Jevgeni Novikov

Personal information
- Date of birth: 28 June 1980 (age 45)
- Place of birth: Narva, then part of Estonian SSR, Soviet Union
- Height: 1.82 m (6 ft 0 in)
- Positions: Midfielder; defender;

Team information
- Current team: JK Retro

Senior career*
- Years: Team / Apps / (Gls)
- 1996–2000: FC Trans Narva / 61 / (0)
- 2001–2002: FC Flora Tallinn / 32 / (0)
- 2002: FC Valga / 5 / (0)
- 2003: FC Kuressaare / 11 / (2)
- 2003–2004: Zirka Kirovohrad / 7 / (0)
- 2004–2005: Tom Tomsk / 3 / (0)
- 2006: FC Flora Tallinn / 11 / (1)
- 2007: Sodovik Sterlitamak / 11 / (0)
- 2007–2008: FK Rīga / 19 / (0)
- 2008: → Dynamo Barnaul (loan) / 11 / (0)
- 2009: JK Nõmme Kalju / 21 / (0)
- 2010: FC Okzhetpes / 13 / (1)
- 2010: FF Jaro / 3 / (0)
- 2011: FC Levadia Tallinn / 9 / (0)
- 2014–: JK Retro

International career
- 2001–2008: Estonia / 13 / (2)

= Jevgeni Novikov =

Estonian footballer

Jevgeni Aleksandrovitš Novikov (born 28 June 1980) is an Estonian former professional international footballer. He played the position of central and defensive midfielder.

==Club career==
Novikov started his career in Narva Trans. In 2001, he joined FC Flora Tallinn. He had spells in Ukraine and Russia, playing for Tom Tomsk, in the Russian Premier League. He rejoined FC Flora Tallinn in 2006, but moved to the Russian First Division, after just one season with the club. Again after just a season he moved to the Latvian Higher League to FK Rīga, from where he was loaned to Dynamo Barnaul. His last club was FF Jaro.

===Nõmme Kalju===
On 23 February 2009, it was announced that Novikov had signed a one-year contract with Nõmme Kalju.
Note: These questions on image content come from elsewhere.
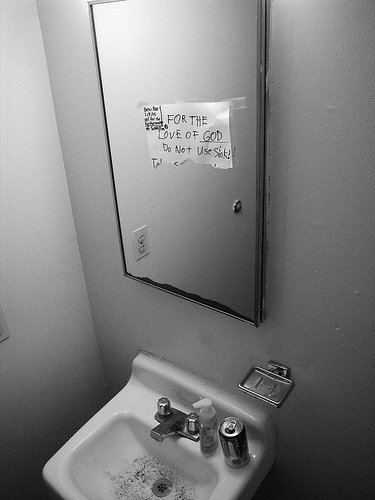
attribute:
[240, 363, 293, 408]
soap dish — hangin, silver, empty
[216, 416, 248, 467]
can — open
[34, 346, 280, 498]
sink — white, dirty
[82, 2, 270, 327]
mirror — hanging, large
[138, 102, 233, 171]
note — hanging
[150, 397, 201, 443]
faucet — metallic, older, silver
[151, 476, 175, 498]
drain — silver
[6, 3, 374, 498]
bathroom — large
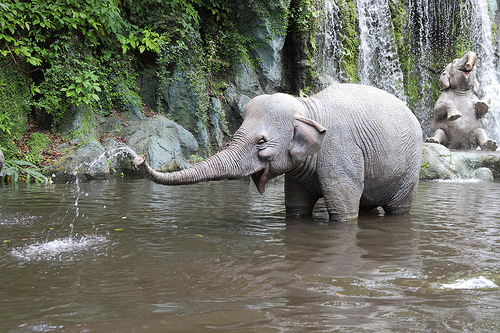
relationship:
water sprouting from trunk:
[73, 142, 140, 177] [146, 154, 251, 192]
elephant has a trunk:
[132, 82, 424, 222] [122, 141, 248, 188]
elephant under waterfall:
[423, 52, 497, 150] [407, 1, 487, 146]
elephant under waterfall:
[423, 52, 497, 150] [388, 11, 468, 81]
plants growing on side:
[120, 32, 177, 74] [5, 4, 322, 172]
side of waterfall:
[5, 4, 322, 172] [306, 7, 438, 102]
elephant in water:
[132, 82, 424, 222] [0, 171, 496, 329]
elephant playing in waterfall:
[132, 82, 424, 222] [305, 0, 493, 144]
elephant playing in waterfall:
[423, 52, 497, 150] [305, 0, 493, 144]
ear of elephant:
[287, 110, 328, 170] [128, 75, 426, 222]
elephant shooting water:
[128, 75, 426, 222] [8, 141, 143, 263]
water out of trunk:
[8, 141, 143, 263] [141, 137, 245, 183]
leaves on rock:
[46, 137, 78, 145] [39, 132, 137, 185]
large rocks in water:
[3, 33, 175, 183] [19, 221, 493, 330]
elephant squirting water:
[128, 75, 426, 222] [15, 145, 136, 258]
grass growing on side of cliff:
[383, 19, 466, 84] [3, 2, 223, 161]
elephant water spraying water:
[125, 86, 307, 210] [63, 142, 133, 234]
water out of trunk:
[63, 142, 133, 234] [127, 150, 250, 184]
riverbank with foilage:
[4, 112, 193, 179] [0, 112, 60, 184]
===Bradford City A.F.C.===
In July 2009, he was given a trial with Bradford City.

===FC Okzhetpes===
In 2010, he played for FC Okzhetpes in Kazakhstan Premier League.

===FF Jaro===
On 31 August 2010, he signed a contract with Veikkausliiga club FF Jaro.

===FC Levadia Tallinn===
In March 2011 he signed with Estonian Meistriliiga club FC Levadia Tallinn.